> [EXERCISE]
Across the entries below, how many lines have the word "case" in them? Respond with only the number.

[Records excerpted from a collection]
"""
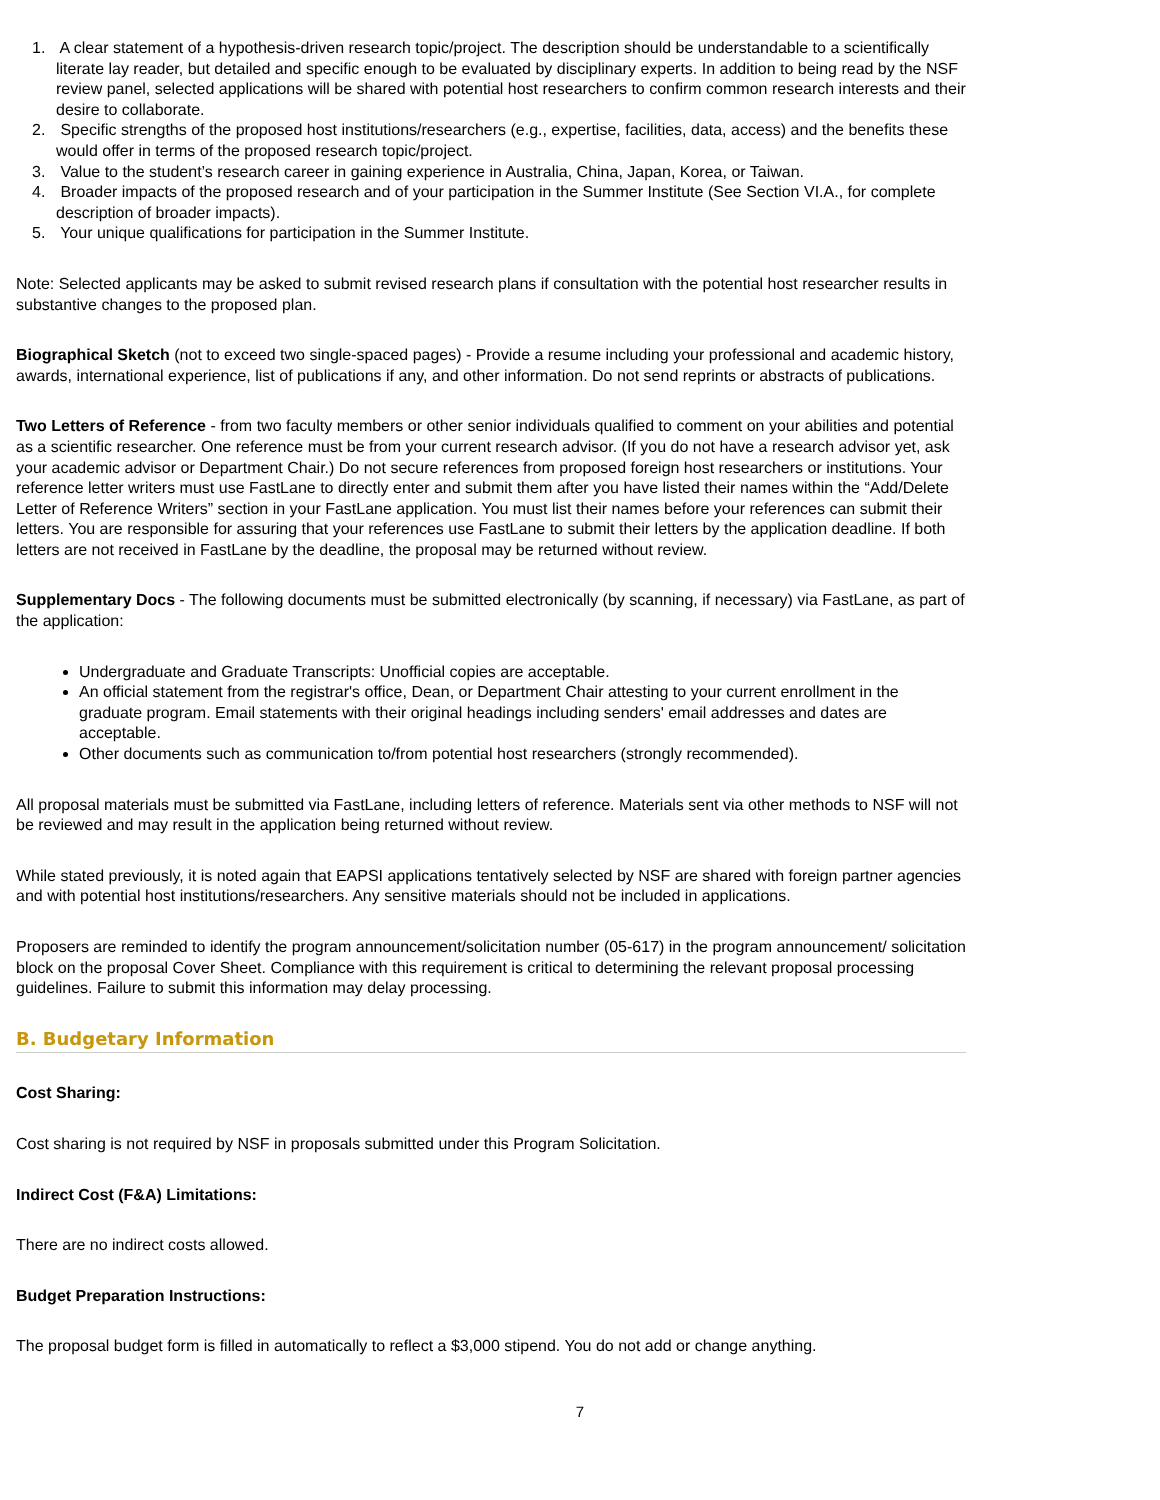1. A clear statement of a hypothesis-driven research topic/project. The description should be understandable to a scientifically literate lay reader, but detailed and specific enough to be evaluated by disciplinary experts. In addition to being read by the NSF review panel, selected applications will be shared with potential host researchers to confirm common research interests and their desire to collaborate.
2. Specific strengths of the proposed host institutions/researchers (e.g., expertise, facilities, data, access) and the benefits these would offer in terms of the proposed research topic/project.
3. Value to the student’s research career in gaining experience in Australia, China, Japan, Korea, or Taiwan.
4. Broader impacts of the proposed research and of your participation in the Summer Institute (See Section VI.A., for complete description of broader impacts).
5. Your unique qualifications for participation in the Summer Institute.
Note: Selected applicants may be asked to submit revised research plans if consultation with the potential host researcher results in substantive changes to the proposed plan.
Biographical Sketch (not to exceed two single-spaced pages) - Provide a resume including your professional and academic history, awards, international experience, list of publications if any, and other information. Do not send reprints or abstracts of publications.
Two Letters of Reference - from two faculty members or other senior individuals qualified to comment on your abilities and potential as a scientific researcher. One reference must be from your current research advisor. (If you do not have a research advisor yet, ask your academic advisor or Department Chair.) Do not secure references from proposed foreign host researchers or institutions. Your reference letter writers must use FastLane to directly enter and submit them after you have listed their names within the “Add/Delete Letter of Reference Writers” section in your FastLane application. You must list their names before your references can submit their letters. You are responsible for assuring that your references use FastLane to submit their letters by the application deadline. If both letters are not received in FastLane by the deadline, the proposal may be returned without review.
Supplementary Docs - The following documents must be submitted electronically (by scanning, if necessary) via FastLane, as part of the application:
Undergraduate and Graduate Transcripts: Unofficial copies are acceptable.
An official statement from the registrar's office, Dean, or Department Chair attesting to your current enrollment in the graduate program. Email statements with their original headings including senders' email addresses and dates are acceptable.
Other documents such as communication to/from potential host researchers (strongly recommended).
All proposal materials must be submitted via FastLane, including letters of reference. Materials sent via other methods to NSF will not be reviewed and may result in the application being returned without review.
While stated previously, it is noted again that EAPSI applications tentatively selected by NSF are shared with foreign partner agencies and with potential host institutions/researchers. Any sensitive materials should not be included in applications.
Proposers are reminded to identify the program announcement/solicitation number (05-617) in the program announcement/ solicitation block on the proposal Cover Sheet. Compliance with this requirement is critical to determining the relevant proposal processing guidelines. Failure to submit this information may delay processing.
B. Budgetary Information
Cost Sharing:
Cost sharing is not required by NSF in proposals submitted under this Program Solicitation.
Indirect Cost (F&A) Limitations:
There are no indirect costs allowed.
Budget Preparation Instructions:
The proposal budget form is filled in automatically to reflect a $3,000 stipend. You do not add or change anything.
7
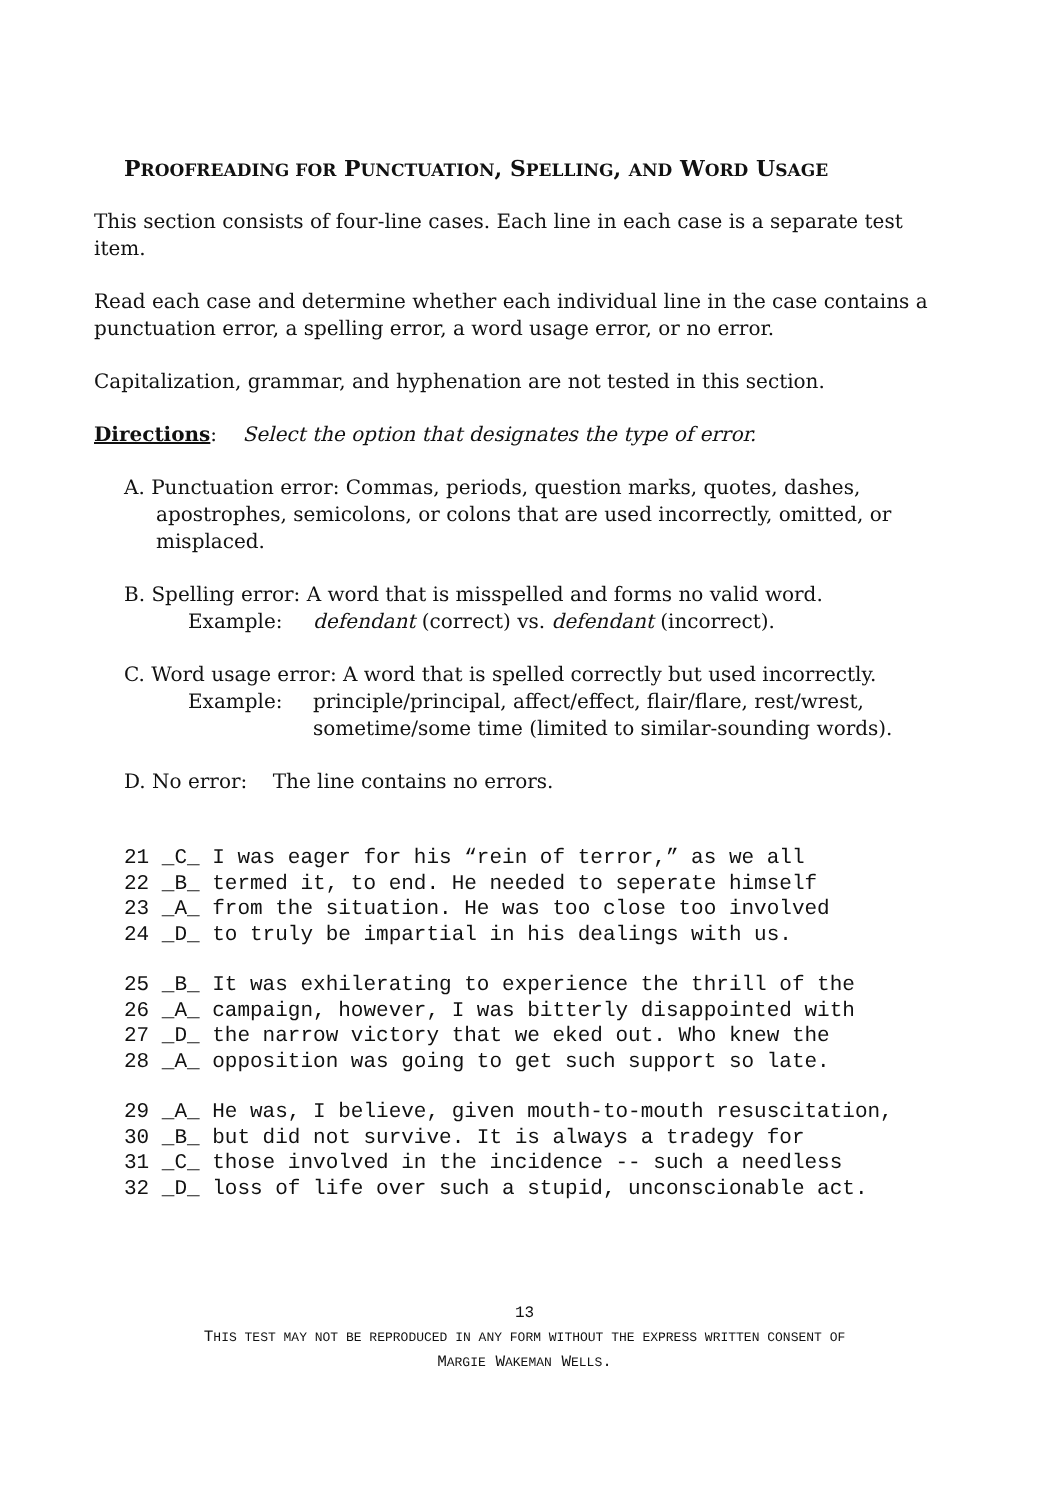PROOFREADING FOR PUNCTUATION, SPELLING, AND WORD USAGE
This section consists of four-line cases. Each line in each case is a separate test item.
Read each case and determine whether each individual line in the case contains a punctuation error, a spelling error, a word usage error, or no error.
Capitalization, grammar, and hyphenation are not tested in this section.
Directions: Select the option that designates the type of error.
A. Punctuation error: Commas, periods, question marks, quotes, dashes, apostrophes, semicolons, or colons that are used incorrectly, omitted, or misplaced.
B. Spelling error: A word that is misspelled and forms no valid word.
Example: defendant (correct) vs. defendant (incorrect).
C. Word usage error: A word that is spelled correctly but used incorrectly.
Example: principle/principal, affect/effect, flair/flare, rest/wrest, sometime/some time (limited to similar-sounding words).
D. No error: The line contains no errors.
21 _C_ I was eager for his “rein of terror,” as we all
22 _B_ termed it, to end. He needed to seperate himself
23 _A_ from the situation. He was too close too involved
24 _D_ to truly be impartial in his dealings with us.
25 _B_ It was exhilerating to experience the thrill of the
26 _A_ campaign, however, I was bitterly disappointed with
27 _D_ the narrow victory that we eked out. Who knew the
28 _A_ opposition was going to get such support so late.
29 _A_ He was, I believe, given mouth-to-mouth resuscitation,
30 _B_ but did not survive. It is always a tradegy for
31 _C_ those involved in the incidence -- such a needless
32 _D_ loss of life over such a stupid, unconscionable act.
13
THIS TEST MAY NOT BE REPRODUCED IN ANY FORM WITHOUT THE EXPRESS WRITTEN CONSENT OF
MARGIE WAKEMAN WELLS.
"""
> [EXERCISE OUTPUT]
2